Joe Coyle

Personal information
- Full name: Joseph Coyle
- Date of birth: 24 June 1957 (age 68)
- Place of birth: Glasgow, Scotland
- Position(s): Midfielder

Senior career*
- Years: Team / Apps / (Gls)
- 19??–1977: Shettleston / ? / (?)
- 1977–1982: Dumbarton / 130 / (14)
- 1982–1983: Airdrieonians / 14 / (1)
- 1983–1985: Dumbarton / 75 / (21)
- 1985–1986: Greenock Morton / 18 / (0)
- 1986–1987: Arbroath / 24 / (3)
- 1987–1988: Stranraer / 23 / (4)
- 1988–?: Vale of Leven / ? / (?)

= Joe Coyle =

Scottish footballer

Joseph Coyle (born 24 June 1957 in Glasgow) is a Scottish former professional football midfielder. His brothers Tommy and Owen also played professionally.
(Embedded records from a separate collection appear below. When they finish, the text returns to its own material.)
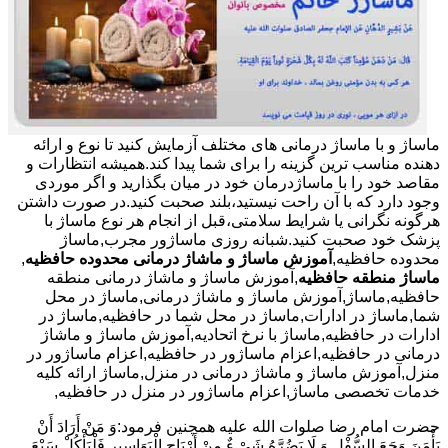
ماساژ و با ماساژ درمانی های مختلف آزمایش کنید تا نوع و ارائه
دهنده مناسب ترین گزینه را برای شما پیدا کند.همیشه انتظارات و
مقاصد خود را با ماساژدرمان خود در میان بگذارید و اگر موردی
وجود دارد که با آن راحت نیستید،بلند صحبت کنید.در صورت داشتن
هرگونه نگرانی یا شرایط سلامتی،قبل از انجام هر نوع ماساژ با
پزشک خود صحبت کنید.شبانه روزی ماساژور مجرب,ماساژ
محدوده حافظیه,
آموزش ماساژ و ماشاژ درمانی محدوده حافظیه
,
ماساژ منطقه حافظیه
,آموزش ماساژ و ماشاژ درمانی منطقه
حافظیه,ماساژ,آموزش ماساژ و ماشاژ درمانی,ماساژ در محل
شما,ماساژ در ادارات,ماساژ در محل شما در حافظیه,ماساژ در
ادارات در حافظیه,ماساژ با نرخ اتحادیه,آموزش ماساژ و ماشاژ
درمانی در حافظیه,اعزام ماساژور در حافظیه,اعزام ماساژور در
منزل,آموزش ماساژ و ماشاژ درمانی در منزل,ماساژ ارائه کلیه
خدمات تخصصی ماساژ,اعزام ماساژور در منزل در حافظیه,
حضرت امام رضا صلوات الله علیه همچنین فرمود:وَ مَنْ أَرَادَ أَنْ
یَأْمَنَ وَجَعَ السُّفْلِ وَ لَا یَضُرَّهُ شَیْ ءٌ مِنْ أَرْیَاحِ الْبَوَاسِیرِ فَلْیَأْکُلْ سَبْعَ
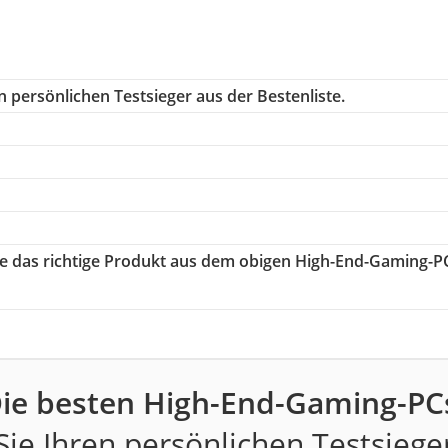
 persönlichen Testsieger aus der Bestenliste.
ie das richtige Produkt aus dem obigen High-End-Gaming-P
ie besten High-End-Gaming-PC
ie Ihren persönlichen Testsiege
Coyle began his career with non-league Shettleston before signing for Dumbarton in 1977. He remained at Dumbarton until 1982 before moving to Airdrieonians in 1982. However, he soon returned to Boghead Park and was with the Sons for their only season in the Scottish Premier Division. Subsequently, he played in the Scottish Football League for Greenock Morton, Arbroath and Stranraer before ending his career with non-league Vale of Leven.

In the early 21st century, Coyle was involved in the management of amateur clubs in the Greater Glasgow area, including Orchard Parkmount and Muirend.